Raro é o leitor que se sente disposto a quebrar os paradigmas e correr atrás do que a mídia popular deixa de fazer.
A antropologia também explica isso.
Foi nesse sentido, na época em que eu produzia esse artigo científico, que me deparei com essa citação:
“Qualquer que seja a forma pela qual um grupo de pessoas tenha chegado a seus hábitos de massa [...], esses hábitos uma vez estabeleidos, tendem a projetar-se no comportamento futuro. A forma habitual estabelece os padrões para a ação futura.”
(desculpe, mas eu era tão verde que não anotava as fontes de pesquisa; hehehe)

Mas é por aí.
O importante é que o cenário atual do jornalismo cultural nos incomode mesmo. É para nos deixar aflitos.. só dessa forma que poderemos buscar o diagnóstico para ao menos tentar reverter essa situação. Mesmo em passos de formiguinha (como tive a oportunidade de fazer), mas que seja feito!
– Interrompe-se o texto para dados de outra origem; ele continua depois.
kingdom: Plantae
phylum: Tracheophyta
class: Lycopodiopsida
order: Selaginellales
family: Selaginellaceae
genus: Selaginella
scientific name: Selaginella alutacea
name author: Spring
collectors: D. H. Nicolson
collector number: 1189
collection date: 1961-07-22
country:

*Ah sim! Esse arigo, publiquei no Intercom de 2008. Se quiser, dê uma procurada por lá. Tem material relacionado a essa vertente e seus subtemas, como o caso da antropologia e a psciologia também, como vc aborda no seu texto.

*Vina ia se amarrar em discutir esse assunto, heim?

*Conhece Daniel Piza? Ele foi um dos raros referenciais teóricos que encontrei abordando essa temática com ênfase... até material bibliográfico é difícil de encontrar para sustentar uma tese simples... imagine o quanto e como precisamos agir nesse sentido!!?